◆ **Selected excerpt**:
--- START ---

Also as an aside, Apple needs to allow access to the mulitpin iPod/iPhone port!!!!!!!! This is how thumb-centric text message geeks will begin accepting iPhones and throwing Blackberries in a lake. I would love for someone to create a hardware keyboard or console game pad attachment, because then it would be ... game over.
As for your keyboard attachment, I have one word for you: Bluetooth. I agree that Apple should provide API access to Bluetooth for peripherals, even if I have strong doubts that any kind of standalone keyboard designed to fit in a pocket would actually sell well.
As a further aside, remember the eMate enclosure for the Newton? I wonder if there might be some kind of market for a dock for the iPhone with a keyboard, and hopefully a larger display built in... This kind of capability will become more critical as the iPhone's processing power and application support grow, with the possibility of replacing a traditional computer in a lot of cases.
As for a keyboard, I see no reason to use bluetooth, as it would do more to kill battery life then a dock connected solution. But either would work, if (a) apple allowed access to either, and (b) bluetooth would be allowed to work on anything but the phone aspect. Maybe they'll even figure out how to sync via bluetooth.
But on the emate, I don't believe that was an 'enclosure' for the newton. It was a separate standalone device (which ran NewtonOS).

--- END ---

◆ **Task list**:
1. According to the iPhone keyboard discussion, what was the eMate?
2. Resume the iPhone keyboard discussion after its last sentence.

◆ **Stored data entries**:
--- START ---

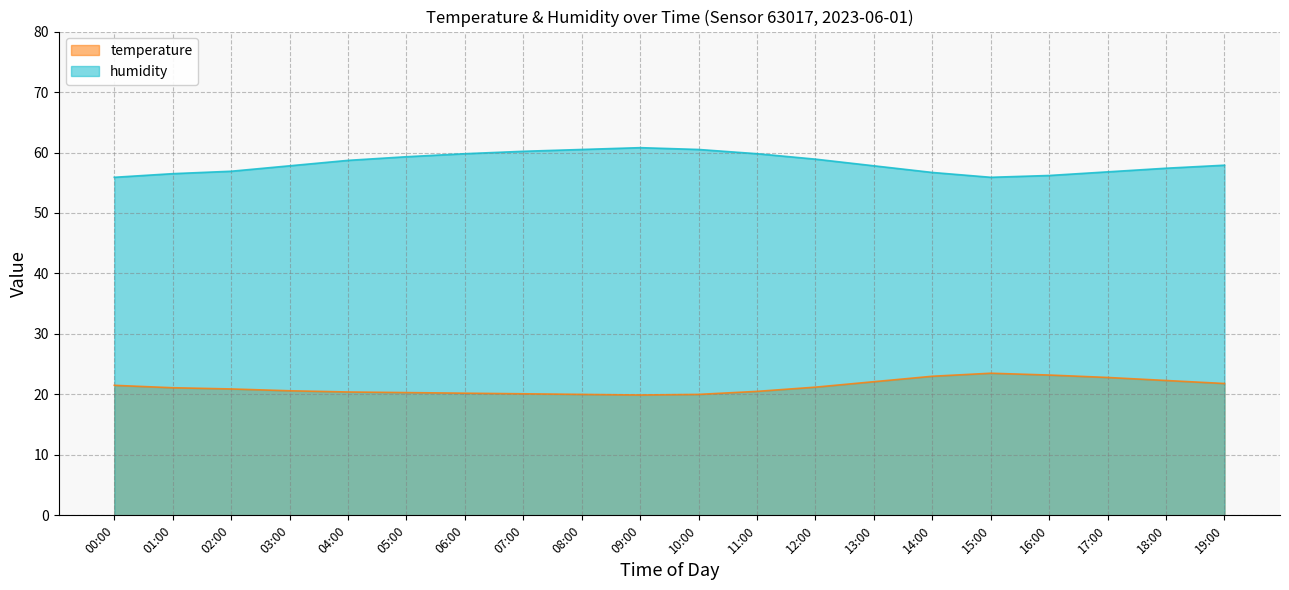

In temperature, how many points are lower than both neighbors (excluding endpoints)?

1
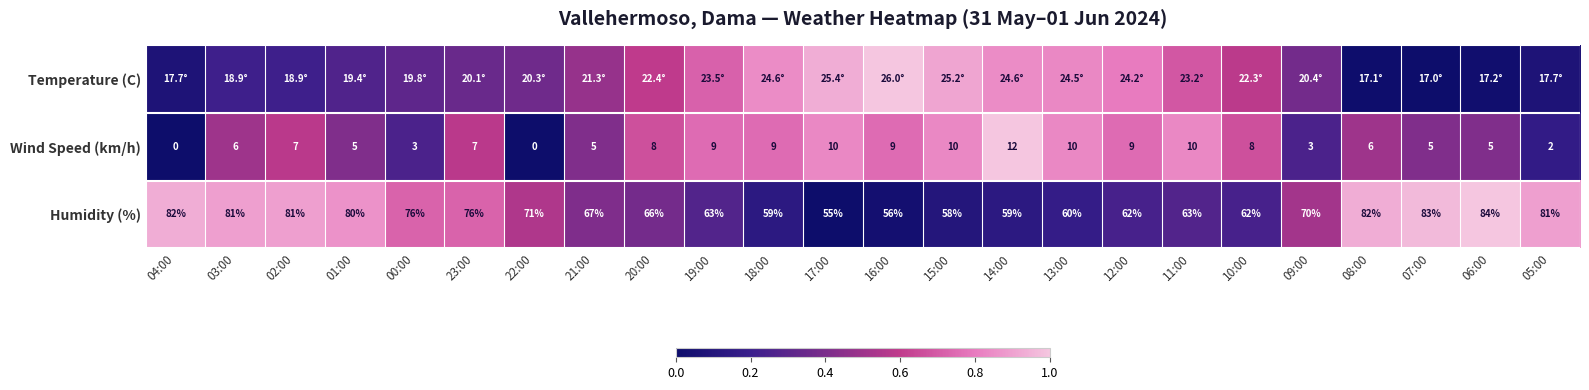

Is the value of Humidity (%) at 15:00 greater than the value of Wind Speed (km/h) at 23:00?

Yes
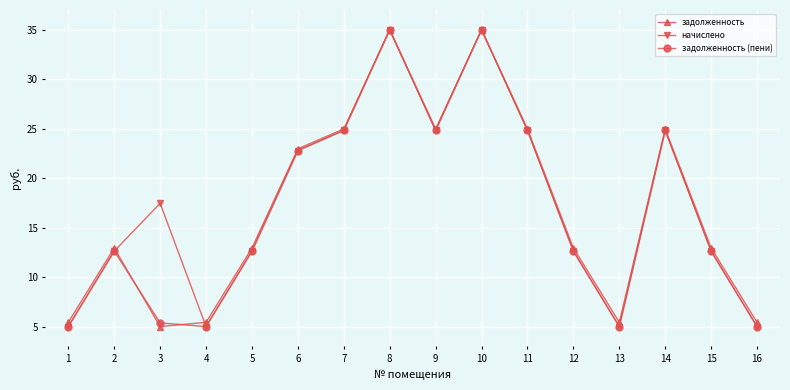

Reading left to right, extract all data points from this chart.

задолженность: 5.4	12.9	5.0	5.4	12.9	23.0	25.0	35.0	25.0	35.0	25.0	12.9	5.4	25.0	12.9	5.4
начислено: 5.0	12.6	17.5	5.0	12.6	22.8	24.8	35.0	24.8	35.0	24.8	12.6	5.0	24.8	12.6	5.0
задолженность (пени): 5.0	12.6	5.4	5.0	12.6	22.8	24.8	35.0	24.8	35.0	24.8	12.6	5.0	24.8	12.6	5.0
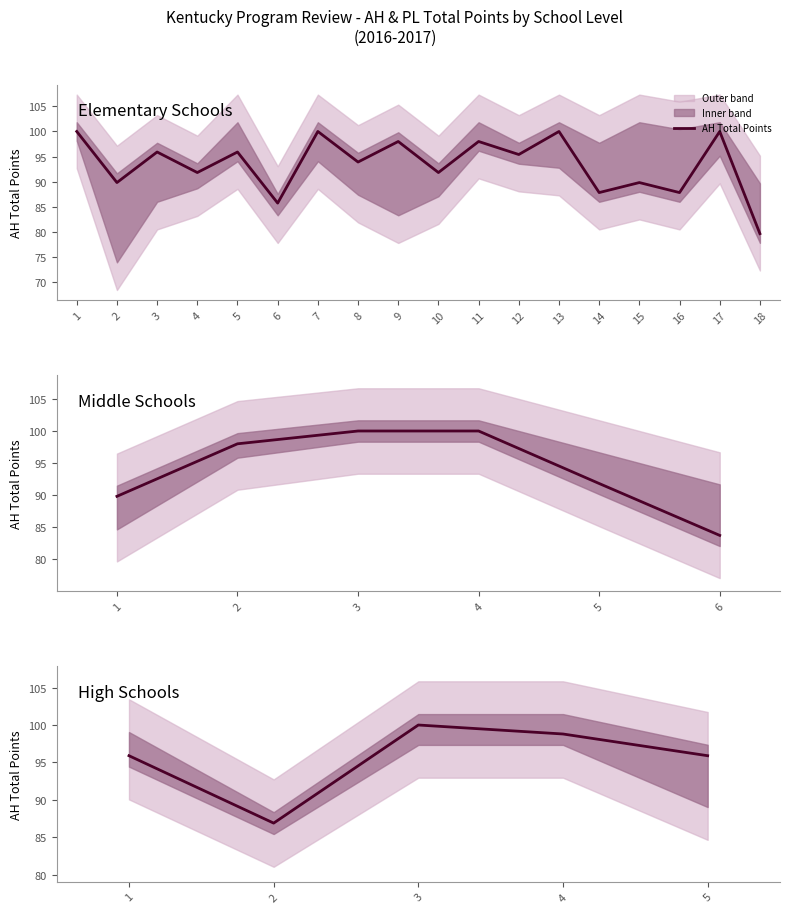

How many points are higher than both their immediate neighbors (excluding endpoints)?

1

--- END ---

◆ **Expected responses**:
1. A separate standalone device that ran NewtonOS.

2.
This is the kind of integration one should EXPECT from the iPhone. I can't imagine that it would be THAT hard to make happen. Plugging things into your computer directly is SO 2004.
1. Wireless sync capabilities like the Zune has. Sorry, but that is a pretty neat feature. Not good for syncing 32GB of songs/movies, but great for updating a single album or daily podcasts. Love this feature on my Zune 80.
2. Keyboard capabilities, either through a dock connector or via bluetooth (iPhone or bluetooth dock adapter for the Touch). I would carry this to class everyday versus a laptop if I could use it for note taking capabilities.
3. Use of the iPod Touch and iPhone as a HARD DRIVE!!!! Even if this involves partitioning part of the devices' memory as a dedicated HDD, I could live with this limitation.
Until these features are available I will keep on using my Zune and my Macbook (dual-boot OSX and Win XP).
Come on Apple, quit stalling and truly give everyone the 21st century Newton!!!